200 years ago, the first trains designed by George Stephenson travelled from Stockton to Darlington kickstarting a brand-new era of travel across the UK and then across the world. The people of Darlington and the north-east really did “change the world from here”!
Our partnership with Darlington Hippodrome and Durham Music Service wasn’t going to miss the opportunity to celebrate such an important local and national milestone. From Rail to Stage set out to explore the links between the birth of the railway and the cultural changes, with the building of the theatre, that it brought about. Trains were critical in bringing a wide range of actors, performers and even circus animals to the Hippodrome’s stage.
Our project began with an inspiration day at Hopetown Museum, which explores the unique railway heritage of the region.

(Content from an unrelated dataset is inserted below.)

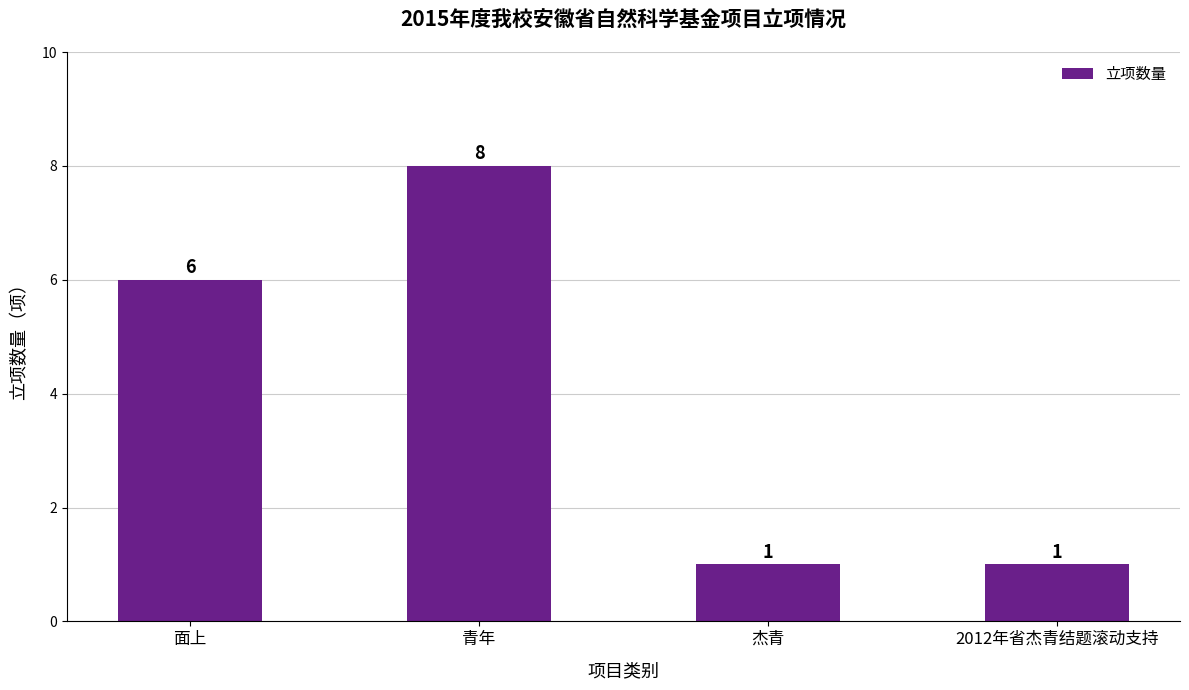

Reading left to right, transcribe all the data shown in this chart.

面上=6	青年=8	杰青=1	2012年省杰青结题滚动支持=1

Young people from Hummersknott Academy investigated the artefacts and stories in the museum alongside those from Darlington Hippodrome’s archive.
Working with music leader Sarah Freestone the young people took all of this inspiration from their town’s heritage and created a brand-new piece to perform. The museum’s morse code machine was particularly helpful in creating musical ideas and rhythms. Different Voices captured the many voices and fleeting scenes you experience as you travel and arrive somewhere by train, represented by different instrument groups and vocal effects.
Alongside this Durham Care Choir, a newly established choir led by Durham Music Service for anyone involved in children’s social care, performed Song of the Skerne a heartfelt tribute to the local river written by the Darlington community in 2021. The song begins with a railway inspired soundscape and the first musical theme traces the date, 1825, when the world’s oldest continuous use railway bridge opened over the local river. This was the first time the Care Choir with a live orchestra and they rose to the occasion with an emotive performance with the Orchestra of Opera North.
The concert encompassed so many aspects of musical performance, old and new, professional and community, young and old and presenter Amy Freston wove these musical threads together into an entertaining evening of music making to celebrate Darlington’s amazing heritage.